Consider the transformations you might do on a piece of source code while
you're playing around. A lot of these (for me, anyway) are things which change
not just position or name, but the part-of-speech of words, or temporarily
make a nonsensical expression. (I do it in my shell a lot, too.) Rigid
structure-enforcing editors hinder this.

So for Lisp, either you end up with something that's less useful than Emacs,
or something that's just a thin display layer on s-exps (which is fine, but
not game-changing) and then users have to understand s-exp editing anyway. The
fact that the names of special forms, functions, and variables are all symbols
in Lisp is not mere coincidence.

This highlights one of the big frustrations I have with most programming
languages: they optimize for making a section of code look good and concise,
but as a programmer I want a language that also optimizes for my _changes_
being concise. For example, C# can look pretty decent in many cases, but
changes which are conceptually simple can be huge diffs. Quoting an expression
in Lisp is literally one character, but it takes 5 lines to quote a print
statement in C# <[http://msdn.microsoft.com/en-
us/library/y2k85ax6.aspx>](http://msdn.microsoft.com/en-
us/library/y2k85ax6.aspx>), and anything nontrivial grows painfully fast. This
is why it's impossible for me to truly assess something by looking at sample
code, or a screenshot -- so don't take this as a criticism of Pretty Lisp!

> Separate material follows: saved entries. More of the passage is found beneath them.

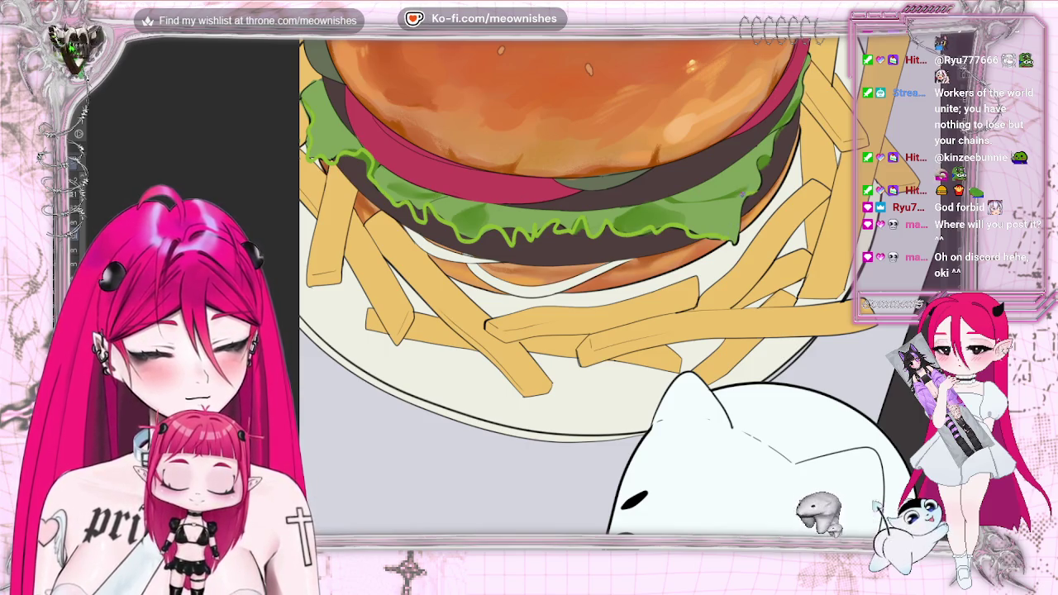
# - Extend the lime lettuce outline up along the patty's right edge
pyautogui.moveTo(752, 194); pyautogui.dragTo(762, 175)
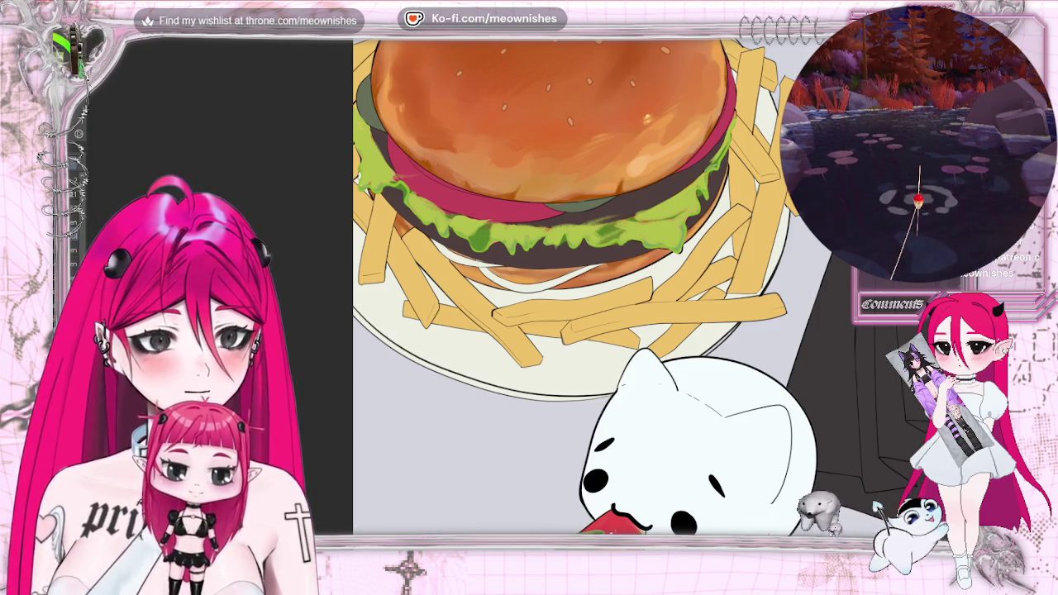
# - Zoom out to check the whole illustration, then zoom back in on the burger
pyautogui.scroll(-5, 640, 287)
pyautogui.scroll(-3, 637, 264)
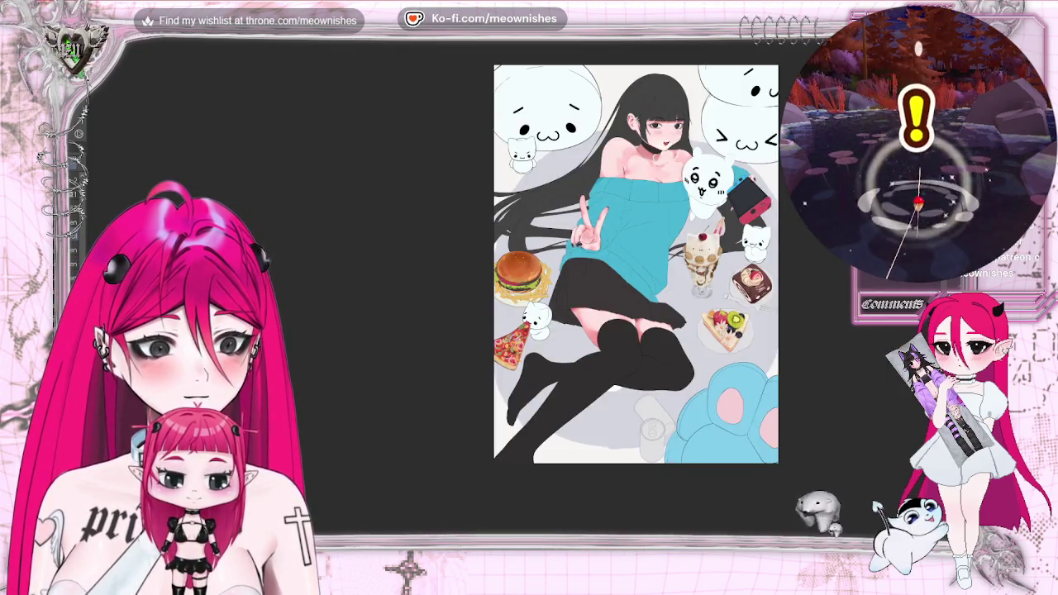
pyautogui.scroll(3, 520, 273)
pyautogui.scroll(2, 521, 273)
pyautogui.scroll(2, 521, 273)
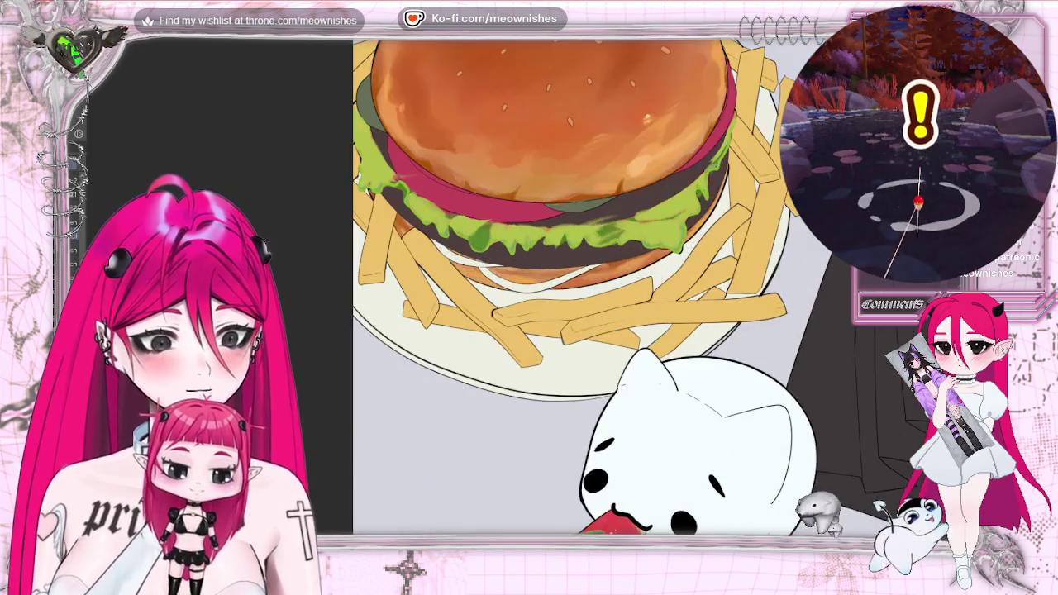
pyautogui.scroll(2, 520, 273)
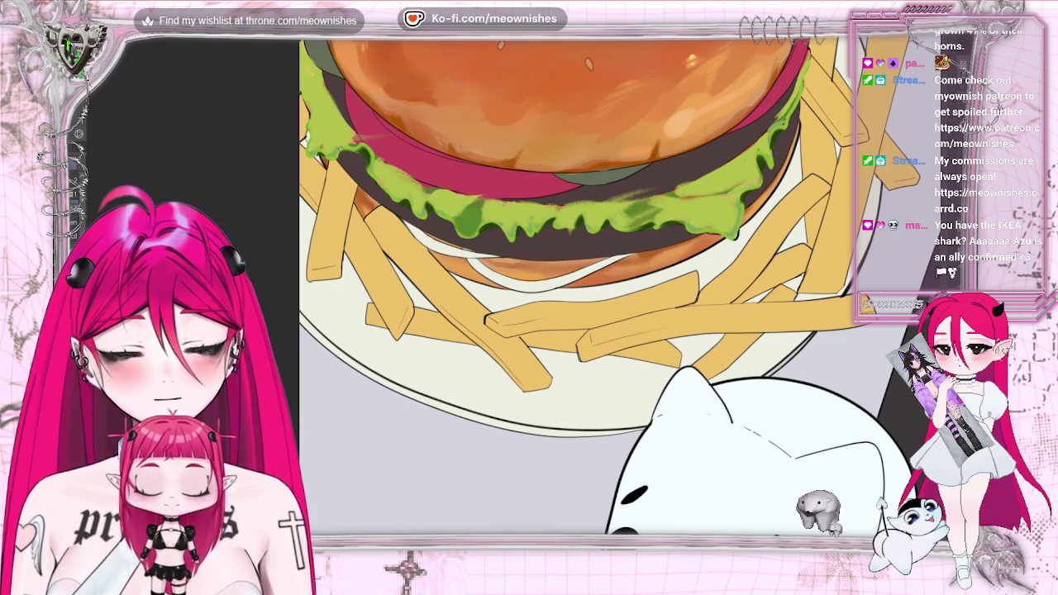
pyautogui.scroll(-3, 578, 290)
pyautogui.scroll(-2, 661, 290)
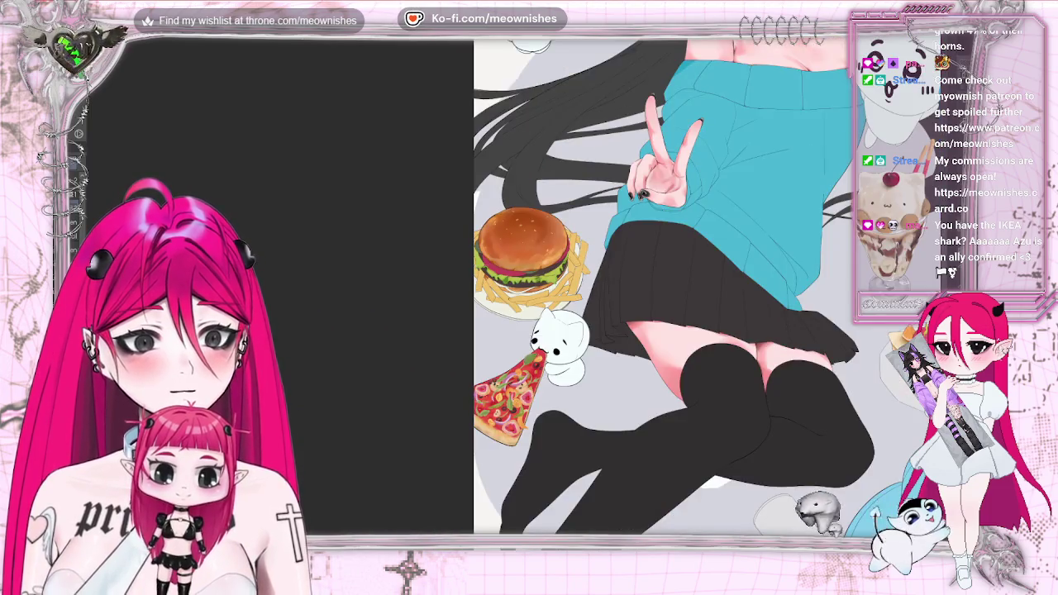
pyautogui.scroll(1, 529, 256)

It could be that as we move higher up the abstraction scale this becomes less
important. After all, Mel wouldn't be happy at such a high level as
"characters". But I think there's something fundamental about the concept of
quoting symbols -- 'using something as something else' -- whether those
symbols are bits or characters or round-rects. The #' in the screenshot here
looks out of place, as if the author didn't know quite what to do with it.

I look forward to see what the author can make of this (new ideas and
experimentation are great!) but I don't see anything here yet that jumps out
at me as revolutionary, or must-have functionality.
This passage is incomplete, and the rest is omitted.